BBVA Research published its October auto sales chartbook, noting vehicle sales have experienced a v-shaped recovery, increasing 36 percent in the third quarter of 2020 from the previous quarter. However, sales are still 10 percent below levels observed in 3Q2019.
According to the report, total new vehicle sales are expected to reach 14.5 million units in 2020, the lowest since 2012. Low interest rates, extended loan terms, higher personal savings and solid residential construction have all contributed to the resiliency of new vehicle sales, as have the rebound in the stock market and an increasing preference for car ownership.
Some segments do remain subdued, including fleet demand, due to sluggish airline and tourism-related activities.
Government support has helped consumers repay auto loans, containing pressures on delinquency rates, though credit standards have tightened nonetheless.

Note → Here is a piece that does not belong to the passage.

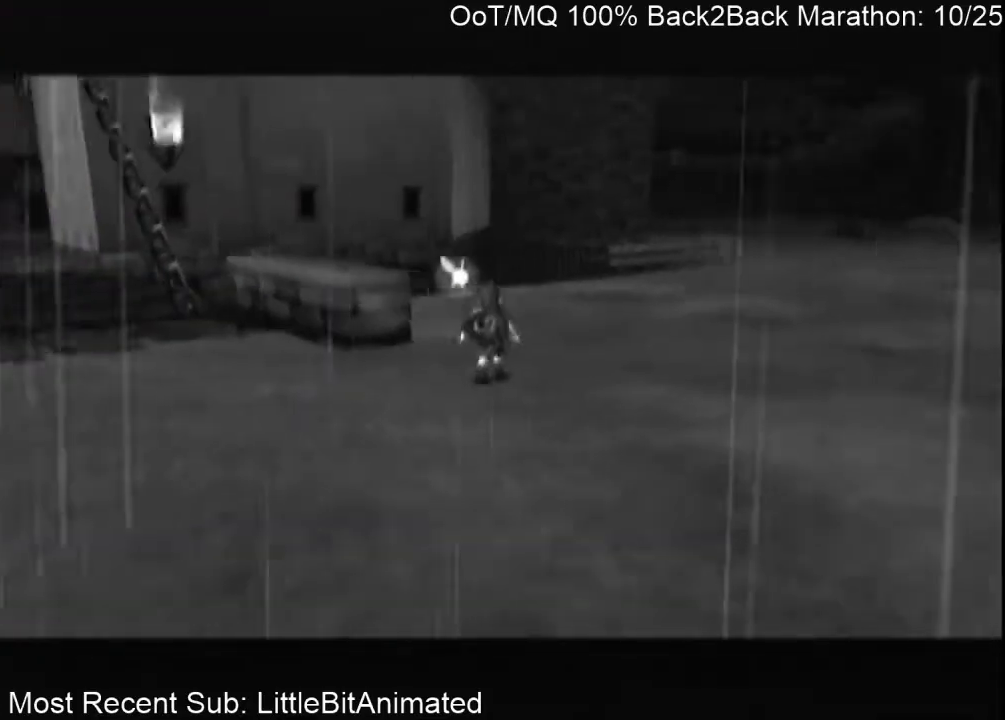
{"buttons": ["B"], "left_stick": "center", "right_stick": "center", "events": [[67, "B", "up"], [100, "A", "down"], [133, "A", "up"], [133, "B", "down"], [200, "A", "down"], [200, "B", "up"], [300, "A", "up"], [300, "B", "down"], [367, "B", "up"], [400, "A", "down"], [467, "A", "up"], [500, "B", "down"]]}
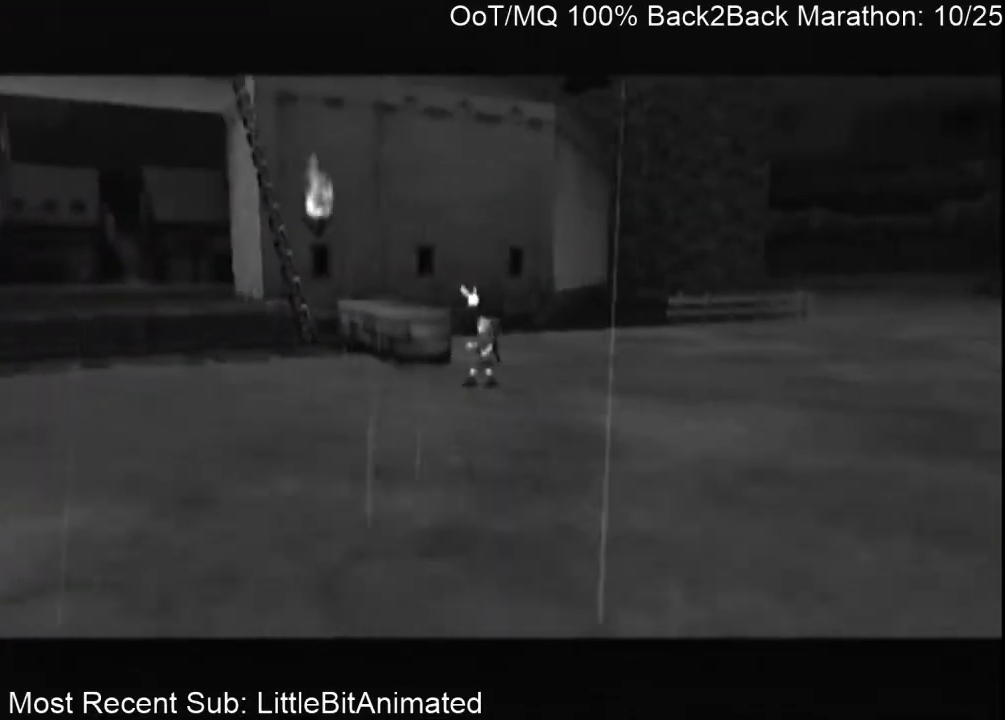
{"buttons": [], "left_stick": "center", "right_stick": "center", "events": [[67, "A", "down"], [67, "B", "up"], [100, "A", "up"], [167, "B", "down"], [200, "B", "up"], [233, "A", "down"], [300, "A", "up"], [333, "B", "down"], [367, "B", "up"], [467, "A", "down"], [500, "A", "up"]]}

There has also been an increased demand for used vehicles, which are better supplied than new units due to pandemic-induced disruptions in new vehicle production, according to the report.
Sales of electric vehicles have also declined, down 41 percent year-over-year as a results of COVID-19, reduction in government incentives and the ongoing conflict between the federal government and the state of California over fuel economy standards.
The chartbook, authored by BBVA Research Principal Economist Marcial Nava, forecasts that sales could be affected in the long run by changes in consumer behavior resulting from the pandemic, including people relocating away from urban areas and the increasing rate of remote work among employees across the U.S.